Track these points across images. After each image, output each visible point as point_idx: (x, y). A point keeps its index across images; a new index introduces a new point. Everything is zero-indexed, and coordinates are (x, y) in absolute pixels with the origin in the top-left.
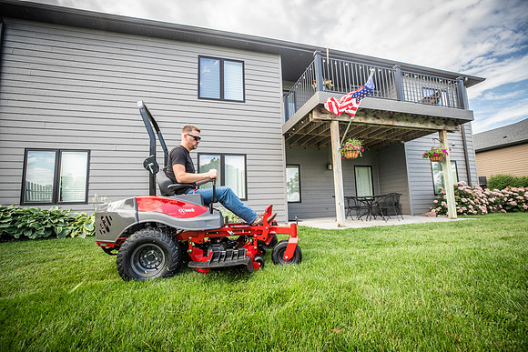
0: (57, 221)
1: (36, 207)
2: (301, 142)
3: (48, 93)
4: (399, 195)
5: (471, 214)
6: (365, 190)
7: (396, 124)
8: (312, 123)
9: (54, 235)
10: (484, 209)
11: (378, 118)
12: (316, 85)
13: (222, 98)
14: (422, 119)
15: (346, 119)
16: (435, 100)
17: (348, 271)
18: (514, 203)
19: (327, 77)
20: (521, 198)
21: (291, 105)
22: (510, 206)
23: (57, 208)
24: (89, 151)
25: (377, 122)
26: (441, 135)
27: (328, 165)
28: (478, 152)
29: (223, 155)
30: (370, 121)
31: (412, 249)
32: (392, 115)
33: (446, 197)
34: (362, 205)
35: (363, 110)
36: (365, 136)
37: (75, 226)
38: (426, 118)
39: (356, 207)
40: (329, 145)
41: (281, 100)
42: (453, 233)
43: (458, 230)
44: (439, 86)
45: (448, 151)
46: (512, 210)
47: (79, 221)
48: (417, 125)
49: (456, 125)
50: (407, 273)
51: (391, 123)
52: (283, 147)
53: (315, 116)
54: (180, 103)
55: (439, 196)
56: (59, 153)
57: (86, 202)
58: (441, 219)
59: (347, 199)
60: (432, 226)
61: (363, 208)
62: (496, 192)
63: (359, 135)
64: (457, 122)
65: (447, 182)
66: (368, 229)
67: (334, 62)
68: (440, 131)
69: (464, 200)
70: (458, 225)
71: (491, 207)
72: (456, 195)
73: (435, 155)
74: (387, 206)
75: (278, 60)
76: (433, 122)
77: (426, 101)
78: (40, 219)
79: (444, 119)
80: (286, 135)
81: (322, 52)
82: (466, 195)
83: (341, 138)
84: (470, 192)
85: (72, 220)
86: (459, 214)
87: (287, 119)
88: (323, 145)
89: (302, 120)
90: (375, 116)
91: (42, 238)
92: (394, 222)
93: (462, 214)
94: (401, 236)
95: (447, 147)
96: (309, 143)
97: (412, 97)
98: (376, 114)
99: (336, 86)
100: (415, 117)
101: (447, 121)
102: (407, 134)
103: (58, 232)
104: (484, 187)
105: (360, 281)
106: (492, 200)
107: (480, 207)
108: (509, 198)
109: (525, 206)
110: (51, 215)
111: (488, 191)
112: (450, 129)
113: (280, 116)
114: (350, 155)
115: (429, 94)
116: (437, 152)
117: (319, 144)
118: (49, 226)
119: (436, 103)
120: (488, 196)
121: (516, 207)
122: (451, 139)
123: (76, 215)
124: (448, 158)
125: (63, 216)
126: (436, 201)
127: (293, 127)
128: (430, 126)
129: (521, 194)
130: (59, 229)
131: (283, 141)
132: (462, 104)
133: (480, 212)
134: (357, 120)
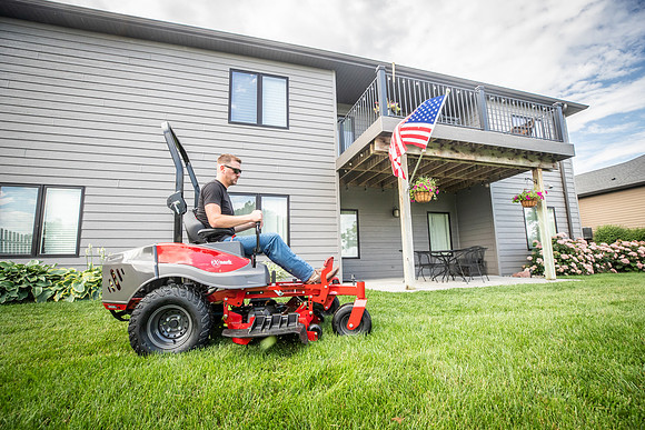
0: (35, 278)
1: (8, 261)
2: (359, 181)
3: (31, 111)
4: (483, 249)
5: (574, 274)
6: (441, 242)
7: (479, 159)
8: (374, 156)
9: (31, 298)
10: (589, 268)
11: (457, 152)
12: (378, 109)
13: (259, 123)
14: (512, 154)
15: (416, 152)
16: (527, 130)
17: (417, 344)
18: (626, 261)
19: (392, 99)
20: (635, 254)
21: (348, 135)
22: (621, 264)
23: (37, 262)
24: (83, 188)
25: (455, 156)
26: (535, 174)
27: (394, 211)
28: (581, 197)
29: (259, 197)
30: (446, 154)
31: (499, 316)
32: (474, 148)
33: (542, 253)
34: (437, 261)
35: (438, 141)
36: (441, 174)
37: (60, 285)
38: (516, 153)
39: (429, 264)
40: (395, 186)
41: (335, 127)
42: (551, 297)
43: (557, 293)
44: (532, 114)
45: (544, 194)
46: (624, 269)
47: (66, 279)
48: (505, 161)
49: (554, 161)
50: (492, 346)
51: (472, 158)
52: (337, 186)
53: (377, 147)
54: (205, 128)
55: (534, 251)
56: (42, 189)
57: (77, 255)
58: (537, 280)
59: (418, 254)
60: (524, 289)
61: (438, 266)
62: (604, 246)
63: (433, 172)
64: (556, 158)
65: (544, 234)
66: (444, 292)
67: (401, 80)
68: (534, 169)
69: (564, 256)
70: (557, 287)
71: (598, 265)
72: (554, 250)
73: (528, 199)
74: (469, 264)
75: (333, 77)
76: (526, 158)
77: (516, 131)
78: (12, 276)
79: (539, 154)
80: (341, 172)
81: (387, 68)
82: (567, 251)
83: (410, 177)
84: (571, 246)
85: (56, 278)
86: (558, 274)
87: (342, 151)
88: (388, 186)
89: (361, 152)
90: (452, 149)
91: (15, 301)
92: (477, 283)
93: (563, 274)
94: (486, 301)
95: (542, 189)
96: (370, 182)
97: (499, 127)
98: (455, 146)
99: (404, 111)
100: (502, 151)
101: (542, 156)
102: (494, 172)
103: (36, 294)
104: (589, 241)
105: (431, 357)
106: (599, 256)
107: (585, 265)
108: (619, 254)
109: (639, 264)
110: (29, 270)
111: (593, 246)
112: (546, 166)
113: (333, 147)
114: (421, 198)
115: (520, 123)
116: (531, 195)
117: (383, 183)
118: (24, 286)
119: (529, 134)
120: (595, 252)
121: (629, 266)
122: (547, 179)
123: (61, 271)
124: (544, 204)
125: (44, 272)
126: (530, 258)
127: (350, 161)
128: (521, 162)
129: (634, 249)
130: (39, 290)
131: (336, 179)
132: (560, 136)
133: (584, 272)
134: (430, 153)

+===+

### Aim of the task
Reproduce all of the items above with "zero-indexed" substituted by "0-indexed" and everything else unchanged. Leave the pictures out.

### Response for this exercise
Track these points across images. After each image, output each visible point as point_idx: (x, y). A point keeps its index across images; a new index introduces a new point. Everything is 0-indexed, and coordinates are (x, y) in absolute pixels with the origin in the top-left.
0: (57, 221)
1: (36, 207)
2: (301, 142)
3: (48, 93)
4: (399, 195)
5: (471, 214)
6: (365, 190)
7: (396, 124)
8: (312, 123)
9: (54, 235)
10: (484, 209)
11: (378, 118)
12: (316, 85)
13: (222, 98)
14: (422, 119)
15: (346, 119)
16: (435, 100)
17: (348, 271)
18: (514, 203)
19: (327, 77)
20: (521, 198)
21: (291, 105)
22: (510, 206)
23: (57, 208)
24: (89, 151)
25: (377, 122)
26: (441, 135)
27: (328, 165)
28: (478, 152)
29: (223, 155)
30: (370, 121)
31: (412, 249)
32: (392, 115)
33: (446, 197)
34: (362, 205)
35: (363, 110)
36: (365, 136)
37: (75, 226)
38: (426, 118)
39: (356, 207)
40: (329, 145)
41: (281, 100)
42: (453, 233)
43: (458, 230)
44: (439, 86)
45: (448, 151)
46: (512, 210)
47: (79, 221)
48: (417, 125)
49: (456, 125)
50: (407, 273)
51: (391, 123)
52: (283, 147)
53: (315, 116)
54: (180, 103)
55: (439, 196)
56: (59, 153)
57: (86, 202)
58: (441, 219)
59: (347, 199)
60: (432, 226)
61: (363, 208)
62: (496, 192)
63: (359, 135)
64: (457, 122)
65: (447, 182)
66: (368, 229)
67: (334, 62)
68: (440, 131)
69: (464, 200)
70: (458, 225)
71: (491, 207)
72: (456, 195)
73: (435, 155)
74: (387, 206)
75: (278, 60)
76: (433, 122)
77: (426, 101)
78: (40, 219)
79: (444, 119)
80: (286, 135)
81: (322, 52)
82: (466, 195)
83: (341, 138)
84: (470, 192)
85: (72, 220)
86: (459, 214)
87: (287, 119)
88: (323, 145)
89: (302, 120)
90: (375, 116)
91: (42, 238)
92: (394, 222)
93: (462, 214)
94: (401, 236)
95: (447, 147)
96: (309, 143)
97: (412, 97)
98: (376, 114)
99: (336, 86)
100: (415, 117)
101: (447, 121)
102: (407, 134)
103: (58, 232)
104: (484, 187)
105: (360, 281)
106: (492, 200)
107: (480, 207)
108: (509, 198)
109: (525, 206)
110: (51, 215)
111: (488, 191)
112: (450, 129)
113: (280, 116)
114: (350, 155)
115: (429, 94)
116: (437, 152)
117: (319, 144)
118: (49, 226)
119: (436, 103)
120: (488, 196)
121: (516, 207)
122: (451, 139)
123: (76, 215)
124: (448, 158)
125: (63, 216)
126: (436, 201)
127: (293, 127)
128: (430, 126)
129: (521, 194)
130: (59, 229)
131: (283, 141)
132: (462, 104)
133: (480, 212)
134: (357, 120)
0: (35, 278)
1: (8, 261)
2: (359, 181)
3: (31, 111)
4: (483, 249)
5: (574, 274)
6: (441, 242)
7: (479, 159)
8: (374, 156)
9: (31, 298)
10: (589, 268)
11: (457, 152)
12: (378, 109)
13: (259, 123)
14: (512, 154)
15: (416, 152)
16: (527, 130)
17: (417, 344)
18: (626, 261)
19: (392, 99)
20: (635, 254)
21: (348, 135)
22: (621, 264)
23: (37, 262)
24: (83, 188)
25: (455, 156)
26: (535, 174)
27: (394, 211)
28: (581, 197)
29: (259, 197)
30: (446, 154)
31: (499, 316)
32: (474, 148)
33: (542, 253)
34: (437, 261)
35: (438, 141)
36: (441, 174)
37: (60, 285)
38: (516, 153)
39: (429, 264)
40: (395, 186)
41: (335, 127)
42: (551, 297)
43: (557, 293)
44: (532, 114)
45: (544, 194)
46: (624, 269)
47: (66, 279)
48: (505, 161)
49: (554, 161)
50: (492, 346)
51: (472, 158)
52: (337, 186)
53: (377, 147)
54: (205, 128)
55: (534, 251)
56: (42, 189)
57: (77, 255)
58: (537, 280)
59: (418, 254)
60: (524, 289)
61: (438, 266)
62: (604, 246)
63: (433, 172)
64: (556, 158)
65: (544, 234)
66: (444, 292)
67: (401, 80)
68: (534, 169)
69: (564, 256)
70: (557, 287)
71: (598, 265)
72: (554, 250)
73: (528, 199)
74: (469, 264)
75: (333, 77)
76: (526, 158)
77: (516, 131)
78: (12, 276)
79: (539, 154)
80: (341, 172)
81: (387, 68)
82: (567, 251)
83: (410, 177)
84: (571, 246)
85: (56, 278)
86: (558, 274)
87: (342, 151)
88: (388, 186)
89: (361, 152)
90: (452, 149)
91: (15, 301)
92: (477, 283)
93: (563, 274)
94: (486, 301)
95: (542, 189)
96: (370, 182)
97: (499, 127)
98: (455, 146)
99: (404, 111)
100: (502, 151)
101: (542, 156)
102: (494, 172)
103: (36, 294)
104: (589, 241)
105: (431, 357)
106: (599, 256)
107: (585, 265)
108: (619, 254)
109: (639, 264)
110: (29, 270)
111: (593, 246)
112: (546, 166)
113: (333, 147)
114: (421, 198)
115: (520, 123)
116: (531, 195)
117: (383, 183)
118: (24, 286)
119: (529, 134)
120: (595, 252)
121: (629, 266)
122: (547, 179)
123: (61, 271)
124: (544, 204)
125: (44, 272)
126: (530, 258)
127: (350, 161)
128: (521, 162)
129: (634, 249)
130: (39, 290)
131: (336, 179)
132: (560, 136)
133: (584, 272)
134: (430, 153)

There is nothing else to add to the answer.